=== Required work ===
Each entry below must be repeated exactly, with pictures left out.

/---

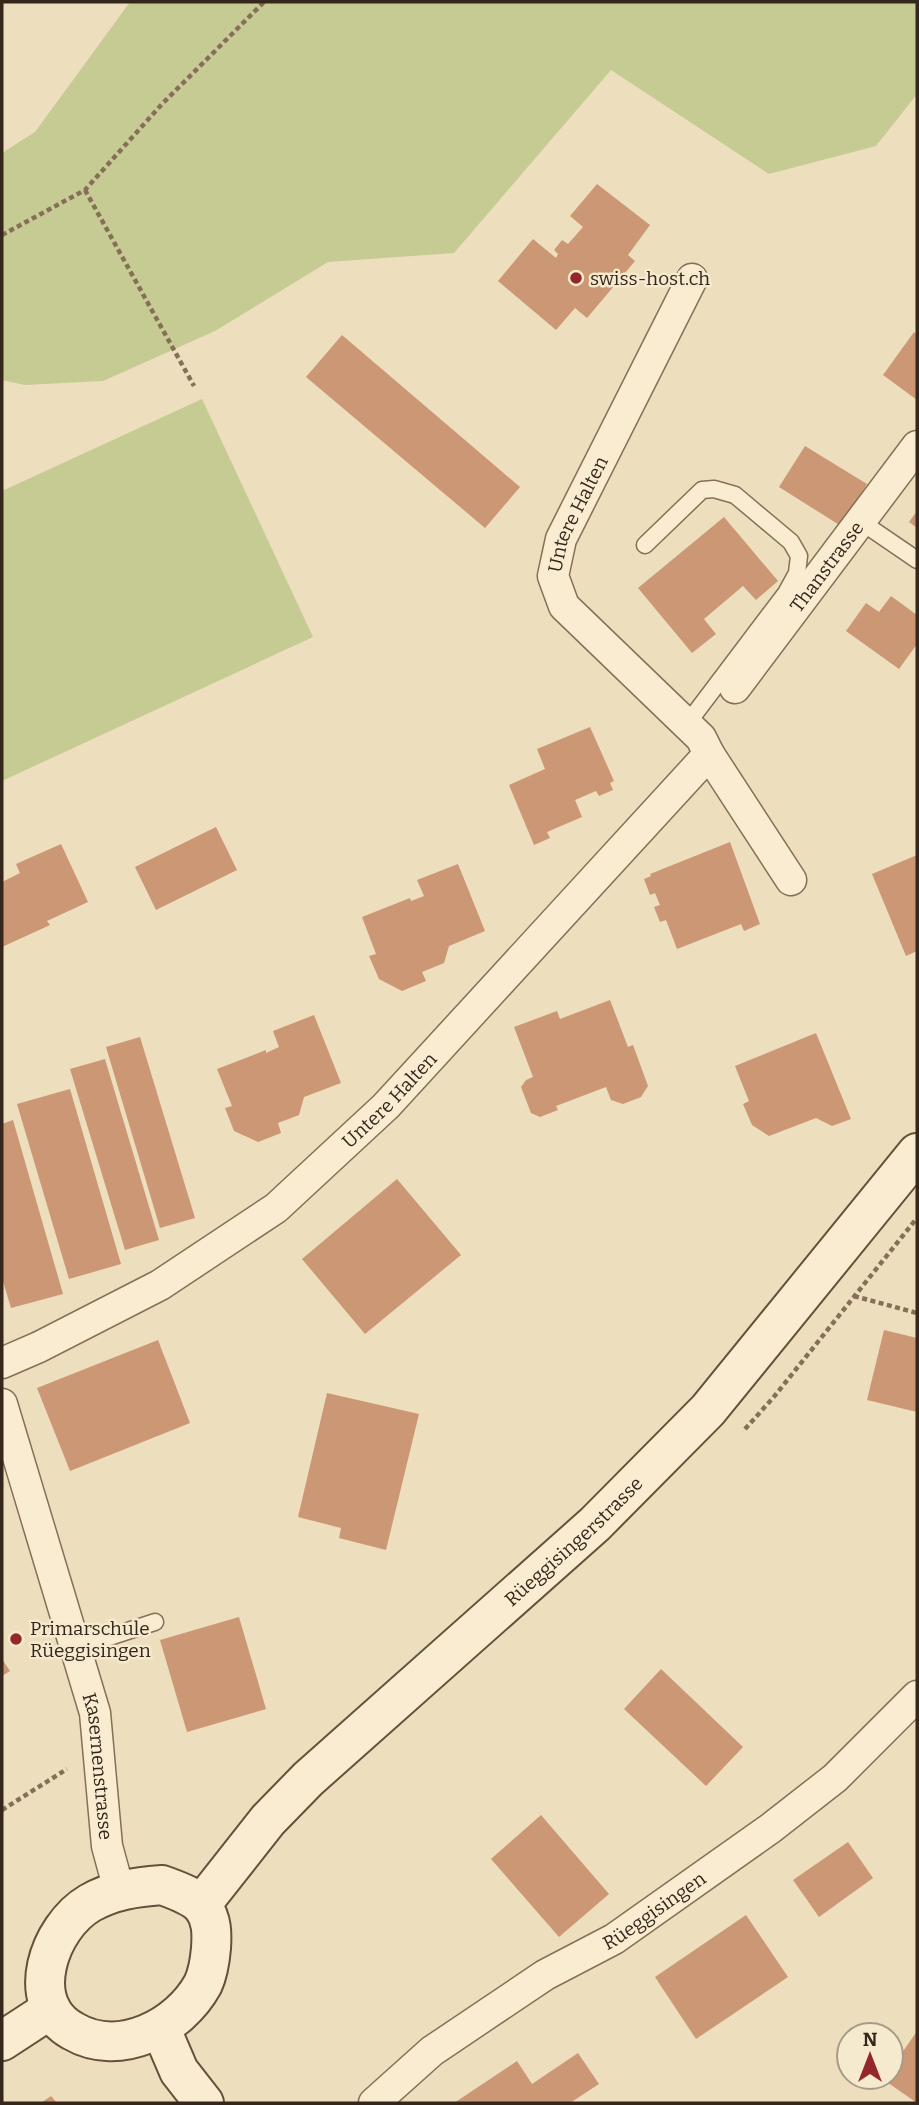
<svg xmlns="http://www.w3.org/2000/svg" width="919" height="2105" viewBox="0 0 919 2105" font-family="Bitter,serif">
	<style>
		.green { fill: #c6cb93 }
		.building { fill: #cc9774 }
		.lines { fill: none; stroke-linecap: round; stroke-linejoin: round }
		.lane-casing { stroke: #866f57; stroke-width: 19 }
		.street-casing { stroke: #866f57; stroke-width: 33 }
		.secondary-casing { stroke: #67503b; stroke-width: 42 }
		.path { stroke: #866f57; stroke-width: 4.5; stroke-dasharray: 5 3.5; stroke-linecap: butt }
		.lane { stroke: #f9ecd1; stroke-width: 16 }
		.street { stroke: #f9ecd1; stroke-width: 30 }
		.secondary { stroke: #f9ecd1; stroke-width: 38 }
		.poi-dot { fill: #94272a; stroke: #f5e9ce; stroke-width: 2.5 }
		.labels { text-anchor: middle; dominant-baseline: central; stroke-width: 5; stroke-linejoin: round; paint-order: stroke }
		.poi-label { font-size: 19px; fill: #35271c; stroke: #f5e9ce; text-anchor: start }
		.street-label { font-size: 19px; fill: #35271c; stroke: #f5e9ce }
	</style>
	<rect width="100%" height="100%" fill="#eddebe"/>
	<g class="green">
		<path d="M130,2h787v92l-41,52 -107,28 -158,-104 -157,183 -126,9 -113,69 -112,50 -78,4 -23,-5v-227l33,-21z"/>
		<path d="M202,399l111,238 -311,144v-290z"/>
	</g>
	<g class="building">
		<path d="M597,184l53,41 -22,30 7,6 -48,57 -12,-10 -19,22 -58,-49 35,-42 23,19 2,-4 -4,-4 8,-10 6,4 15,-17 -13,-11z"/>
		<path d="M914,332l3,3v65l-34,-25z"/>
		<path d="M342,335l178,152 -35,41 -179,-151z"/>
		<path d="M805,446l62,38 -26,42 -62,-39z"/>
		<path d="M917,511v17l-8,-6z"/>
		<path d="M724,517l54,64 -22,19 -13,-14 -39,33 12,15 -24,19 -54,-65z"/>
		<path d="M891,596l26,19v29l-18,25 -53,-38 20,-28 13,9z"/>
		<path d="M590,727l24,54 -4,2 3,7 -14,6 -3,-5 -21,9 7,17 -35,15 3,6 -16,7 -25,-60 36,-16 -8,-20z"/>
		<path d="M216,827l21,43 -81,40 -21,-43z"/>
		<path d="M730,842l30,82 -16,7 -3,-7 -64,25 -11,-29 -6,2 -6,-15 6,-2 -5,-12 -5,2 -6,-16 7,-3 -1,-2z"/>
		<path d="M61,844l27,58 -41,19 3,4 -48,22v-65l18,-9 -4,-9z"/>
		<path d="M917,855v96l-11,5 -34,-82z"/>
		<path d="M458,864l27,67 -36,15 -5,17 -22,9 4,9 -24,10 -23,-12 -10,-23 7,-2 -14,-37 48,-19 1,3 13,-5 -7,-16z"/>
		<path d="M610,1000l18,47 5,-2 15,41 -7,11 -18,7 -12,-4 -5,-13 -50,19 2,4 -18,7 -9,-4 -10,-26 5,-7 7,-3 -19,-50 43,-16 3,8z"/>
		<path d="M314,1015l27,68 -37,14 -5,18 -21,8 3,10 -23,9 -24,-11 -9,-23 7,-2 -15,-37 49,-19v3l13,-6 -6,-16z"/>
		<path d="M816,1033l35,86 -19,7 -16,-8 -47,18 -17,-11 -9,-21 6,-3 -14,-35z"/>
		<path d="M140,1037l55,181 -35,10 -54,-181z"/>
		<path d="M105,1059l54,181 -34,10 -55,-181z"/>
		<path d="M70,1089l51,175 -52,15 -52,-175z"/>
		<path d="M13,1120l50,174 -52,14 -9,-30v-154z"/>
		<path d="M397,1179l64,76 -96,79 -63,-75z"/>
		<path d="M884,1330l33,8v74l-50,-12z"/>
		<path d="M158,1340l32,83 -120,48 -33,-83z"/>
		<path d="M327,1393l92,21 -33,136 -47,-12 2,-10 -43,-11z"/>
		<path d="M239,1617l27,92 -79,23 -27,-92z"/>
		<path d="M2,1659l8,12 -8,5z"/>
		<path d="M661,1669l82,78 -37,39 -82,-77z"/>
		<path d="M541,1815l68,79 -50,43 -68,-78z"/>
		<path d="M848,1842l25,36 -54,39 -26,-37z"/>
		<path d="M746,1915l42,62 -92,62 -41,-62z"/>
		<path d="M917,2031v72l-33,-23 1,-3h6v-8z"/>
		<path d="M578,2053l21,31 -29,19h-116l63,-42 15,23z"/>
		<path d="M51,2096l6,7h-16z"/>
	</g>
	<g class="lines">
		<g class="lane-casing">
			<g id="lane">
				<path d="M860,521l57,39"/>
				<path d="M645,545l57,-55 12,-1 21,6 56,47 8,14 -2,17 -11,20 -99,131"/>
				<path d="M76,1648l79,-26"/>
			</g>
		</g>
		<g class="street-casing">
			<g id="street">
				<path id="s1" d="M735,688l182,-242"/>
				<path d="M709,754l82,126"/>
				<path id="s2" d="M2,1363l37,-16 121,-62 116,-77 110,-102 323,-352 -8,-16 -137,-132 -11,-30 8,-37 131,-260"/>
				<path id="s3" d="M2,1404l93,309 12,133 12,44"/>
				<path id="s4" d="M374,2103l58,-52 113,-76 69,-36 157,-111 64,-50 82,-82"/>
			</g>
		</g>
		<g class="secondary-casing">
			<g id="secondary">
				<path d="M162,1885c13,5 32,11 41,22 9,13 9,26 8,41 -1,12 -3,25 -8,36 -24,44 -84,74 -130,47 -51,-28 -24,-104 17,-128 23,-13 46,-16 72,-18z"/>
				<path id="s5" d="M201,1905l67,-85 40,-41 287,-255 113,-114 209,-257"/>
				<path d="M161,2029l18,42 25,32"/>
				<path d="M2,2041l49,-32"/>
			</g>
		</g>
		<g class="path">
			<path d="M85,190l109,196"/>
			<path d="M2,235l83,-45 77,-86 102,-102"/>
			<path d="M854,1296l63,17"/>
			<path d="M745,1429l28,-31 144,-180"/>
			<path d="M2,1810l65,-41"/>
		</g>
		<use href="#lane" class="lane"/>
		<use href="#street" class="street"/>
		<use href="#secondary" class="secondary"/>
	</g>
	<g class="poi-dot">
		<circle cx="576" cy="278" r="7"/>
		<circle cx="16" cy="1639" r="7"/>
	</g>
	<g class="labels">
		<g class="poi-label">
			<text x="590" y="278">swiss-host.ch</text>
			<text x="30" y="1628">Primarschule<tspan x="30" dy="22">Rüeggisingen</tspan></text>
		</g>
		<g class="street-label">
			<text stroke="none"><textPath href="#s2" startOffset="1250">Untere Halten</textPath></text>
			<text stroke="none"><textPath href="#s1" startOffset="152">Thanstrasse</textPath></text>
			<text stroke="none"><textPath href="#s2" startOffset="472">Untere Halten</textPath></text>
			<text stroke="none"><textPath href="#s5" startOffset="522">Rüeggisingerstrasse</textPath></text>
			<text stroke="none"><textPath href="#s3" startOffset="376">Kasernenstrasse</textPath></text>
			<text stroke="none"><textPath href="#s4" startOffset="341">Rüeggisingen</textPath></text>
		</g>
	</g>
	<rect width="919" height="2105" fill="none" stroke="#35271c" stroke-width="7"/>
	<g transform="translate(870 2056)"><circle r="33" fill="#f5e9ce" stroke="#a89b87" stroke-width="2"/>
	<path d="M0-5L12 26L0 18L-12 26Z" fill="#94272a"/>
	<text y="-10" font-size="19" font-weight="bold" text-anchor="middle" fill="#35271c">N</text>
	</g>
</svg>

\---

=== Written reply ===
<svg xmlns="http://www.w3.org/2000/svg" width="919" height="2105" viewBox="0 0 919 2105" font-family="Bitter,serif">
	<style>
		.green { fill: #c6cb93 }
		.building { fill: #cc9774 }
		.lines { fill: none; stroke-linecap: round; stroke-linejoin: round }
		.lane-casing { stroke: #866f57; stroke-width: 19 }
		.street-casing { stroke: #866f57; stroke-width: 33 }
		.secondary-casing { stroke: #67503b; stroke-width: 42 }
		.path { stroke: #866f57; stroke-width: 4.5; stroke-dasharray: 5 3.5; stroke-linecap: butt }
		.lane { stroke: #f9ecd1; stroke-width: 16 }
		.street { stroke: #f9ecd1; stroke-width: 30 }
		.secondary { stroke: #f9ecd1; stroke-width: 38 }
		.poi-dot { fill: #94272a; stroke: #f5e9ce; stroke-width: 2.5 }
		.labels { text-anchor: middle; dominant-baseline: central; stroke-width: 5; stroke-linejoin: round; paint-order: stroke }
		.poi-label { font-size: 19px; fill: #35271c; stroke: #f5e9ce; text-anchor: start }
		.street-label { font-size: 19px; fill: #35271c; stroke: #f5e9ce }
	</style>
	<rect width="100%" height="100%" fill="#eddebe"/>
	<g class="green">
		<path d="M130,2h787v92l-41,52 -107,28 -158,-104 -157,183 -126,9 -113,69 -112,50 -78,4 -23,-5v-227l33,-21z"/>
		<path d="M202,399l111,238 -311,144v-290z"/>
	</g>
	<g class="building">
		<path d="M597,184l53,41 -22,30 7,6 -48,57 -12,-10 -19,22 -58,-49 35,-42 23,19 2,-4 -4,-4 8,-10 6,4 15,-17 -13,-11z"/>
		<path d="M914,332l3,3v65l-34,-25z"/>
		<path d="M342,335l178,152 -35,41 -179,-151z"/>
		<path d="M805,446l62,38 -26,42 -62,-39z"/>
		<path d="M917,511v17l-8,-6z"/>
		<path d="M724,517l54,64 -22,19 -13,-14 -39,33 12,15 -24,19 -54,-65z"/>
		<path d="M891,596l26,19v29l-18,25 -53,-38 20,-28 13,9z"/>
		<path d="M590,727l24,54 -4,2 3,7 -14,6 -3,-5 -21,9 7,17 -35,15 3,6 -16,7 -25,-60 36,-16 -8,-20z"/>
		<path d="M216,827l21,43 -81,40 -21,-43z"/>
		<path d="M730,842l30,82 -16,7 -3,-7 -64,25 -11,-29 -6,2 -6,-15 6,-2 -5,-12 -5,2 -6,-16 7,-3 -1,-2z"/>
		<path d="M61,844l27,58 -41,19 3,4 -48,22v-65l18,-9 -4,-9z"/>
		<path d="M917,855v96l-11,5 -34,-82z"/>
		<path d="M458,864l27,67 -36,15 -5,17 -22,9 4,9 -24,10 -23,-12 -10,-23 7,-2 -14,-37 48,-19 1,3 13,-5 -7,-16z"/>
		<path d="M610,1000l18,47 5,-2 15,41 -7,11 -18,7 -12,-4 -5,-13 -50,19 2,4 -18,7 -9,-4 -10,-26 5,-7 7,-3 -19,-50 43,-16 3,8z"/>
		<path d="M314,1015l27,68 -37,14 -5,18 -21,8 3,10 -23,9 -24,-11 -9,-23 7,-2 -15,-37 49,-19v3l13,-6 -6,-16z"/>
		<path d="M816,1033l35,86 -19,7 -16,-8 -47,18 -17,-11 -9,-21 6,-3 -14,-35z"/>
		<path d="M140,1037l55,181 -35,10 -54,-181z"/>
		<path d="M105,1059l54,181 -34,10 -55,-181z"/>
		<path d="M70,1089l51,175 -52,15 -52,-175z"/>
		<path d="M13,1120l50,174 -52,14 -9,-30v-154z"/>
		<path d="M397,1179l64,76 -96,79 -63,-75z"/>
		<path d="M884,1330l33,8v74l-50,-12z"/>
		<path d="M158,1340l32,83 -120,48 -33,-83z"/>
		<path d="M327,1393l92,21 -33,136 -47,-12 2,-10 -43,-11z"/>
		<path d="M239,1617l27,92 -79,23 -27,-92z"/>
		<path d="M2,1659l8,12 -8,5z"/>
		<path d="M661,1669l82,78 -37,39 -82,-77z"/>
		<path d="M541,1815l68,79 -50,43 -68,-78z"/>
		<path d="M848,1842l25,36 -54,39 -26,-37z"/>
		<path d="M746,1915l42,62 -92,62 -41,-62z"/>
		<path d="M917,2031v72l-33,-23 1,-3h6v-8z"/>
		<path d="M578,2053l21,31 -29,19h-116l63,-42 15,23z"/>
		<path d="M51,2096l6,7h-16z"/>
	</g>
	<g class="lines">
		<g class="lane-casing">
			<g id="lane">
				<path d="M860,521l57,39"/>
				<path d="M645,545l57,-55 12,-1 21,6 56,47 8,14 -2,17 -11,20 -99,131"/>
				<path d="M76,1648l79,-26"/>
			</g>
		</g>
		<g class="street-casing">
			<g id="street">
				<path id="s1" d="M735,688l182,-242"/>
				<path d="M709,754l82,126"/>
				<path id="s2" d="M2,1363l37,-16 121,-62 116,-77 110,-102 323,-352 -8,-16 -137,-132 -11,-30 8,-37 131,-260"/>
				<path id="s3" d="M2,1404l93,309 12,133 12,44"/>
				<path id="s4" d="M374,2103l58,-52 113,-76 69,-36 157,-111 64,-50 82,-82"/>
			</g>
		</g>
		<g class="secondary-casing">
			<g id="secondary">
				<path d="M162,1885c13,5 32,11 41,22 9,13 9,26 8,41 -1,12 -3,25 -8,36 -24,44 -84,74 -130,47 -51,-28 -24,-104 17,-128 23,-13 46,-16 72,-18z"/>
				<path id="s5" d="M201,1905l67,-85 40,-41 287,-255 113,-114 209,-257"/>
				<path d="M161,2029l18,42 25,32"/>
				<path d="M2,2041l49,-32"/>
			</g>
		</g>
		<g class="path">
			<path d="M85,190l109,196"/>
			<path d="M2,235l83,-45 77,-86 102,-102"/>
			<path d="M854,1296l63,17"/>
			<path d="M745,1429l28,-31 144,-180"/>
			<path d="M2,1810l65,-41"/>
		</g>
		<use href="#lane" class="lane"/>
		<use href="#street" class="street"/>
		<use href="#secondary" class="secondary"/>
	</g>
	<g class="poi-dot">
		<circle cx="576" cy="278" r="7"/>
		<circle cx="16" cy="1639" r="7"/>
	</g>
	<g class="labels">
		<g class="poi-label">
			<text x="590" y="278">swiss-host.ch</text>
			<text x="30" y="1628">Primarschule<tspan x="30" dy="22">Rüeggisingen</tspan></text>
		</g>
		<g class="street-label">
			<text stroke="none"><textPath href="#s2" startOffset="1250">Untere Halten</textPath></text>
			<text stroke="none"><textPath href="#s1" startOffset="152">Thanstrasse</textPath></text>
			<text stroke="none"><textPath href="#s2" startOffset="472">Untere Halten</textPath></text>
			<text stroke="none"><textPath href="#s5" startOffset="522">Rüeggisingerstrasse</textPath></text>
			<text stroke="none"><textPath href="#s3" startOffset="376">Kasernenstrasse</textPath></text>
			<text stroke="none"><textPath href="#s4" startOffset="341">Rüeggisingen</textPath></text>
		</g>
	</g>
	<rect width="919" height="2105" fill="none" stroke="#35271c" stroke-width="7"/>
	<g transform="translate(870 2056)"><circle r="33" fill="#f5e9ce" stroke="#a89b87" stroke-width="2"/>
	<path d="M0-5L12 26L0 18L-12 26Z" fill="#94272a"/>
	<text y="-10" font-size="19" font-weight="bold" text-anchor="middle" fill="#35271c">N</text>
	</g>
</svg>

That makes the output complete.